Baru setelah Su Zijin hampir kehabisan napas, Xue Zhan melepaskan bibir lembutnya, lalu menggigit daun telinga Su Zijin dengan ringan, dan berbisik ditelinganya: Aku ingin bermain malam ini.
Kata-kata ambigu itu membuat Su Zijin, yang sudah terengah-engah tanpa henti, menjadi semakin merah, dan membenamkan wajahnya dalam-dalam di pelukan Xue Zhan.
Xue Zhan tertawa pelan dan mengusap pelan rambut Su Zijin.
Su Zijin merasa sedikit kesusahan saat ini, mengapa dia tidak ada di rumahnya setiap kali penyempurnaan dilakukan?.
Untung saja lebih baik, ada kompor dipenginapan kecil ini daripada di rumah,
Su Zijin sudah bersiap untuk dimakan oleh suaminya malam ini, dan dia hanya berharap suaminya ini akan bersikap lembut.
Ruangan itu gelap gulita, dan bulan terang bersinar dari jendela, menyebarkan bercak putih di tanah. Tempat tidur kayu itu mengeluarkan suara berderit karena usianya.
__ADS_1
Kedua orang di tempat tidur semuanya tertutup selimut, sampai setelah sekian lama, Su Zijin menjulurkan wajah kecil berwarna merah dari selimut, menghirup udara dengan keras, wajah kecil itu, seperti cahaya pagi, begitu merah sehingga sudah hampir seperti akan berdarah.
Meski kali ini tidak sesakit pertama kali, namun tetap saja membuat Su Zijin tidak nyaman.
"Suami..." Su Zijin menggigit bibirnya, matanya yang berair penuh dengan permohonan belas kasihan: bisakah kamu berhenti sebentar?.
Pria itu mengangkat matanya yang gelap, yang dasarnya sedalam tikungan air dingin, tangannya yang kasar menutupi dada Su Zijin, dan bahkan menekan bibirnya.
Kali ini Su Zijin bahkan tidak bisa mengeluarkan suara memohon ampun.
Gadis-gadis yang duduk mengelilingi meja hangat berbicara dan tertawa riang.
Setelah beberapa saat, seorang pelayan yang kuat masuk: Tuan Muda, aku sudah menanyakan tentang kediaman pandai besi Xue. Aku ingin tahu apakah tuan muda ingin melakukannya sekarang?.

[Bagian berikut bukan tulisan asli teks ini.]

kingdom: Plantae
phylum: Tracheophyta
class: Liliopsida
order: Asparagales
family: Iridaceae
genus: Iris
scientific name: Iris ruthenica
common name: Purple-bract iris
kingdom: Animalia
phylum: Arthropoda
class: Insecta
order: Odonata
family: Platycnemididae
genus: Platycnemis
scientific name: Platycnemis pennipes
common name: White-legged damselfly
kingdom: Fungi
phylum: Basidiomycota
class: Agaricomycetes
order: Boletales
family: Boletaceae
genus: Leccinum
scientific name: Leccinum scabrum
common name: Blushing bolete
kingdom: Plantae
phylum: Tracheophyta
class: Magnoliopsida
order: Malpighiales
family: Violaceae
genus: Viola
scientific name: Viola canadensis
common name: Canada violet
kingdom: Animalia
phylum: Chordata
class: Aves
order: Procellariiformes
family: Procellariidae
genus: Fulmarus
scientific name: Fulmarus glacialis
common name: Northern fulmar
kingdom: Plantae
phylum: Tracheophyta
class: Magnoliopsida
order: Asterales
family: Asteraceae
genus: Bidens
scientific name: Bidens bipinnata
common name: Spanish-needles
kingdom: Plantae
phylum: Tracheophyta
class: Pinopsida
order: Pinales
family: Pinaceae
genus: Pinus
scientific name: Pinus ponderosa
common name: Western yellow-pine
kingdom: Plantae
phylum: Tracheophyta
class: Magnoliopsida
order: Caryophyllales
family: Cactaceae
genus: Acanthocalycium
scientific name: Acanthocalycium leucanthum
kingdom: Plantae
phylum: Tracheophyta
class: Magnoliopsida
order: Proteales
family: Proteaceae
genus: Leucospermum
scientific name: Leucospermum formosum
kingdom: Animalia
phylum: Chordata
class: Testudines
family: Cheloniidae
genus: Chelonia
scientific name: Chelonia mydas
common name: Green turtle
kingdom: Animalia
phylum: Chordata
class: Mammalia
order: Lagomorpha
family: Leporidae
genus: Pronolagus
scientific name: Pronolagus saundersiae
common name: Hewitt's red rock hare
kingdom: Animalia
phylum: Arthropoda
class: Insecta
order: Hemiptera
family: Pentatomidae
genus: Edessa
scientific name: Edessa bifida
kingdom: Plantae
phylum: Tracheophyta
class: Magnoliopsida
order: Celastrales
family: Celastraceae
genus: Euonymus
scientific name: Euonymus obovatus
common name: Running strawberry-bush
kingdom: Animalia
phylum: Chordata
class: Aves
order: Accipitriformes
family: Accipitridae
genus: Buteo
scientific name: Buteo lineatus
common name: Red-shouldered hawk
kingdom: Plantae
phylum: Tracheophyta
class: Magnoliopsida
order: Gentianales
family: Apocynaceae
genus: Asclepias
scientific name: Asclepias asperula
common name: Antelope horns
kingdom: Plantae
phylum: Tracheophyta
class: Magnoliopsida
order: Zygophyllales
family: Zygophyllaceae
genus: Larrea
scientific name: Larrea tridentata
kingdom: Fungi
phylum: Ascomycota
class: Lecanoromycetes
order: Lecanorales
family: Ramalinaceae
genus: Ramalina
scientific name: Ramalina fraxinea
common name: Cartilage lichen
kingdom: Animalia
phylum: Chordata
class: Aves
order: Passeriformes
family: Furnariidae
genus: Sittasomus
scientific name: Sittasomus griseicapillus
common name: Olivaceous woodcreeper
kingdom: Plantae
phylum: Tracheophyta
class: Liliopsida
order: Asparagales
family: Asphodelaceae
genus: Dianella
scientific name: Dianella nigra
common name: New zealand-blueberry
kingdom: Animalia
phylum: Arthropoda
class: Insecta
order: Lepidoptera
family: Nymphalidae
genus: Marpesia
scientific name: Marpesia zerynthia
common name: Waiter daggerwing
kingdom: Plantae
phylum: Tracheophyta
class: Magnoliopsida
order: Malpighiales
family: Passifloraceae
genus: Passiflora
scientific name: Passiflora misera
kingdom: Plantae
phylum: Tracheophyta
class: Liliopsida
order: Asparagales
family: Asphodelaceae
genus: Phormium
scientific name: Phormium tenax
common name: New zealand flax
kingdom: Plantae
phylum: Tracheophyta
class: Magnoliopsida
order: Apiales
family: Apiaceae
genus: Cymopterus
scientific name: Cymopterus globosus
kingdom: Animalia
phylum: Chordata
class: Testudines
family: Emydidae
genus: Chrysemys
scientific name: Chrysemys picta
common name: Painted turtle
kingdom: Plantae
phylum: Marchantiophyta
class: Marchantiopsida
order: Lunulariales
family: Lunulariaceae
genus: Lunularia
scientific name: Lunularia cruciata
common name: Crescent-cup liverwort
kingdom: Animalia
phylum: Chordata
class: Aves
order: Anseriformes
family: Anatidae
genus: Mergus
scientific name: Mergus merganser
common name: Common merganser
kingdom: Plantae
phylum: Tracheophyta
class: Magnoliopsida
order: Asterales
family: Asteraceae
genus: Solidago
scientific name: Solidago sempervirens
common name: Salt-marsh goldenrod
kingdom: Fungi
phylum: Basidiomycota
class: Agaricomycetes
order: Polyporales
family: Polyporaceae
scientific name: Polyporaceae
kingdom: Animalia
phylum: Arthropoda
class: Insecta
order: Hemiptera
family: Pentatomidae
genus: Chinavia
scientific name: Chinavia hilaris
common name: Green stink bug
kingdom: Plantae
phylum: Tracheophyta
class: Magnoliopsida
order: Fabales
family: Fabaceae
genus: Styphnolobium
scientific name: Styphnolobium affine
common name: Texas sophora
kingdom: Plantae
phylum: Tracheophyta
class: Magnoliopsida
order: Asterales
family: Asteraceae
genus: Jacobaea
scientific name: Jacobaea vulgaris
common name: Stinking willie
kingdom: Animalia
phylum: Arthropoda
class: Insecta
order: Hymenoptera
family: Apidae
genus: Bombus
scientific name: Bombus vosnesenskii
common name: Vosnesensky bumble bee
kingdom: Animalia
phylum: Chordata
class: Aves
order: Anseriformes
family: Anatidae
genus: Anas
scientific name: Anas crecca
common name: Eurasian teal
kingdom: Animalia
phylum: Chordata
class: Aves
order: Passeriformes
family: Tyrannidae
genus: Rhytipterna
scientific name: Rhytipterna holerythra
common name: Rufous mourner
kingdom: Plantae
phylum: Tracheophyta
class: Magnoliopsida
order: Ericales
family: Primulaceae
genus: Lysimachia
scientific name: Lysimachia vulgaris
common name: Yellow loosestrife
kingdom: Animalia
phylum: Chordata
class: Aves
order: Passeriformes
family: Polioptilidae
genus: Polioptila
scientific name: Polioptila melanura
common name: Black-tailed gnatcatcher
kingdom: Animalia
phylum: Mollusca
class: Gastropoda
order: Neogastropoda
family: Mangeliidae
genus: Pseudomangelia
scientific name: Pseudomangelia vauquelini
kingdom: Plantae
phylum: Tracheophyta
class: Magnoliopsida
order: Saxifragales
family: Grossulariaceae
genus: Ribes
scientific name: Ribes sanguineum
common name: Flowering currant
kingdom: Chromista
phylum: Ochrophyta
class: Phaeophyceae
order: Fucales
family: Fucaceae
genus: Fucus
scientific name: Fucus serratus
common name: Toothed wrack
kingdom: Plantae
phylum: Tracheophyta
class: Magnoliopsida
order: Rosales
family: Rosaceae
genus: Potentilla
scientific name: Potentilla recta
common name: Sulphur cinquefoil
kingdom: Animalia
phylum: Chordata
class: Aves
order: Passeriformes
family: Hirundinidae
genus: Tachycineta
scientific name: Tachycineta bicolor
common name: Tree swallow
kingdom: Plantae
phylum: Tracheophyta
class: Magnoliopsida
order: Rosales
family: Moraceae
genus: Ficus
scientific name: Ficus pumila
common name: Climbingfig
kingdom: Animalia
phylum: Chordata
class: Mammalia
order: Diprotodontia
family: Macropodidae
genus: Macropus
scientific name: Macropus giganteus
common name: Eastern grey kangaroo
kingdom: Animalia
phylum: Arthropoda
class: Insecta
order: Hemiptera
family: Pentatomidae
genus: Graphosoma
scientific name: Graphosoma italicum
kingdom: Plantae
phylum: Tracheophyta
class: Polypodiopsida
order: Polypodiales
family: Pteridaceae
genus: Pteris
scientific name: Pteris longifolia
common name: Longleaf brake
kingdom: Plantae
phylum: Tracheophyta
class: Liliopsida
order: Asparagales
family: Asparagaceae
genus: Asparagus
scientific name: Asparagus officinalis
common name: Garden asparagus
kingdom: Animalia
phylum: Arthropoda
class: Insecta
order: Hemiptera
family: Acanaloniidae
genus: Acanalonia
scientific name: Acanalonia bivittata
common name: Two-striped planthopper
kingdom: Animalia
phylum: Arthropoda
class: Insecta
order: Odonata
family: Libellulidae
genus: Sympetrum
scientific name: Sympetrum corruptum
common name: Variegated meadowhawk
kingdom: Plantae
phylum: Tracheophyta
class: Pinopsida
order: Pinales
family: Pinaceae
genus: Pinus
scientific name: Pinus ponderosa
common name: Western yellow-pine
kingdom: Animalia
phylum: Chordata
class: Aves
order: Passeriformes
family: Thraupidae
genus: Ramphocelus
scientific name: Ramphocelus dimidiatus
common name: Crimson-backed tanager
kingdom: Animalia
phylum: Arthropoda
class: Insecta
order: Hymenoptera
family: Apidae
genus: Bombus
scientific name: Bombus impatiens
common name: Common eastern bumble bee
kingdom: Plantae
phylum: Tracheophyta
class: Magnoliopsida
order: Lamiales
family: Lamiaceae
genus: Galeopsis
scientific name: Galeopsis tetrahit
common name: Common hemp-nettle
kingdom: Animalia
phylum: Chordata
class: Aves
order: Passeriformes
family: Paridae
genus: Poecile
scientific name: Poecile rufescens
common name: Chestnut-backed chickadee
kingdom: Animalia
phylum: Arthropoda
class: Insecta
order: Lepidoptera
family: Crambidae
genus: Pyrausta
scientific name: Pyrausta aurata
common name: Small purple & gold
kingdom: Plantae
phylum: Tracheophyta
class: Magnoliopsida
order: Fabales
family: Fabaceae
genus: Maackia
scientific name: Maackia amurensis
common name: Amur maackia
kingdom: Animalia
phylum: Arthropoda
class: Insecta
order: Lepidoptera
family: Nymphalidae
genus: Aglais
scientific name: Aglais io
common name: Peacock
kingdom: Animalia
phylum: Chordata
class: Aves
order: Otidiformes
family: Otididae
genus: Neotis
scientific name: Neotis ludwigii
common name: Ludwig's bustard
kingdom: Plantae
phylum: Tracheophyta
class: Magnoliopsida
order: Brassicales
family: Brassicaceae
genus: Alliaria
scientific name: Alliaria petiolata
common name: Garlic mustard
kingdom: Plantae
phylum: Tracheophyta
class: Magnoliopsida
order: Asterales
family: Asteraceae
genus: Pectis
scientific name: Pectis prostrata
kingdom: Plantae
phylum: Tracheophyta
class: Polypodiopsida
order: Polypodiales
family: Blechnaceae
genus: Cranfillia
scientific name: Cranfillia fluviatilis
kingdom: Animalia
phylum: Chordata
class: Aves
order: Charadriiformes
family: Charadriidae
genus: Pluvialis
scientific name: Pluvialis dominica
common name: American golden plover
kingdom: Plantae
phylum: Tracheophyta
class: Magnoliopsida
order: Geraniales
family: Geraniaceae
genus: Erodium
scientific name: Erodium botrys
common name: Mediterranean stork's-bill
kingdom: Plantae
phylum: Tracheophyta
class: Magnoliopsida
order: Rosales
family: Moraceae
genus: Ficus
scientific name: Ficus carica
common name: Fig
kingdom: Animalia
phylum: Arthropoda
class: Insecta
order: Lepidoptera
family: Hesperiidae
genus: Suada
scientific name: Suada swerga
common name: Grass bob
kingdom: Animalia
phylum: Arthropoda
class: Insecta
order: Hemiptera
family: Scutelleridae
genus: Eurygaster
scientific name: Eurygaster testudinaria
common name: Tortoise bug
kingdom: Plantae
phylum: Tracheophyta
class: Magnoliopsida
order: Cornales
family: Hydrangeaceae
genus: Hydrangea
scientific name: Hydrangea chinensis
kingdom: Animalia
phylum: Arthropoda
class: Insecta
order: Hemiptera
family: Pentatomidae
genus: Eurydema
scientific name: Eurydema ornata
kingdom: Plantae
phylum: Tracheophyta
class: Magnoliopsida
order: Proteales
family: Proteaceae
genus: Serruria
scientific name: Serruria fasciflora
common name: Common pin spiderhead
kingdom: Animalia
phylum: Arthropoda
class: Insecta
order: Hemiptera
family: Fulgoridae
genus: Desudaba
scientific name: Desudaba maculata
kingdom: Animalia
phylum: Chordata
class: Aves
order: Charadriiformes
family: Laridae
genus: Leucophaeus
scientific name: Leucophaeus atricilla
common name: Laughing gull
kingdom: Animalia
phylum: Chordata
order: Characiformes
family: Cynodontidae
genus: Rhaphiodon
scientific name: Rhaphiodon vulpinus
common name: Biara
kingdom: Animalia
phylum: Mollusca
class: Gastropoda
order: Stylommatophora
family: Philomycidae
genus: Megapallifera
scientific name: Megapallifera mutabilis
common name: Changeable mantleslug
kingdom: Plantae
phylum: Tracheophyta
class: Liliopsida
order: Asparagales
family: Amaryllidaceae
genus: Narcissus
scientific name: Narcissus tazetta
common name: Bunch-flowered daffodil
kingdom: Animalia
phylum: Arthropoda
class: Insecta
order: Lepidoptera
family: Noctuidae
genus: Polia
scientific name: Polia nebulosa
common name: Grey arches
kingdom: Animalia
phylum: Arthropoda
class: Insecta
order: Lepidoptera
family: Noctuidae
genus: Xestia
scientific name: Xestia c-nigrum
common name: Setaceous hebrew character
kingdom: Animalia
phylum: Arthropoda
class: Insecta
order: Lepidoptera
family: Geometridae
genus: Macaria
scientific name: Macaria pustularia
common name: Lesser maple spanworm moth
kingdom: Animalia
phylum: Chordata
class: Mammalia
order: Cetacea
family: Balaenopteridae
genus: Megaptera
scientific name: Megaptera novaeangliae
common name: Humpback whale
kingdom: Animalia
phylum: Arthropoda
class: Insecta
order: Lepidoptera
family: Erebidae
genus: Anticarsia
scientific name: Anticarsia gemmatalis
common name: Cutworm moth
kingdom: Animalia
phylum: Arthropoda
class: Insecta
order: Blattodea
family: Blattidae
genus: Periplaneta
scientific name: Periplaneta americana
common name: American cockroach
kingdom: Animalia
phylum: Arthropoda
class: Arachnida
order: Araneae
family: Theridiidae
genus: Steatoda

Pemuda yang dikenal sebagai tuan muda memandang ke arah Tuan muda Li yang duduk di samping, yang terlihat agak putus asa, dan berkata: hei.. orangnya sudah di temukan.
__ADS_1
Selama kamu memberi perintah, Pandai Besi Xue tidak akan selamat malam ini. Pada saat itu, menantu perempuan kecil akan menjadi janda, dan kamu dapat melakukan apapun yang kamu inginkan.
Tuan muda Li duduk di samping dan meminum arak di gelasnya. Dia merasa semakin kesal setelah kehilangan muka dengan di depan Xue Zhan.
Bagaimanapun, dia adalah tuan muda dari keluaraga Li, bagaimana dia bisa dibodohi oleh seorang pandai besi? Jadi setelah datang ke sini, dia memberi tahu teman-teman sekelasnya tentang kemalangannya.
Tuan Muda Zhang, yang paling dekat dengannya, ingin memperjuangkannya. Karena keluarga Zhang memiliki hakim daerah, keluarga ini hampir berjalan menyimpang di Kota Gusu, dan untuk membuat Xue Zhan kehilangan nyawanya. sangatlah mudah.
“Tuan Zhang, jika Pandai Besi Xue benar-benar mati, tidak akan terjadi apa-apa padaku, kan?” Tuan muda Li pada dasarnya lemah, dan ini adalah masalah hidup.
Tetapi Tuan Muda Zhang tersenyum: itu hanyalah seorang pandai besi, setelah membunuhnya, kami akan mengambil tubuhnya, dan membuangnya ke Danau Taihu, dan tidak akan ada orang yang tahu siapa yang membunuhnya? Adapun menantu perempuan kecil lembut yang kamu sebutkan, bukankah dia akan buru-buru menjilatmu pada saat itu.
Semakin Tuan muda Li memikirkannya, semakin dia merasa hal itu masuk akal, dan dengan bantuan arak, dia menjadi lebih berani: baik, selama Pandai Besi Xue mati, Zijin akan menjadi milikku.
Beberapa orang kuat di rumah Zhang di perintahkan oleh tuan mereka, dan dengan belati serta tali, mereka pergi ke penginapan yang ditinggali Xue Zhan.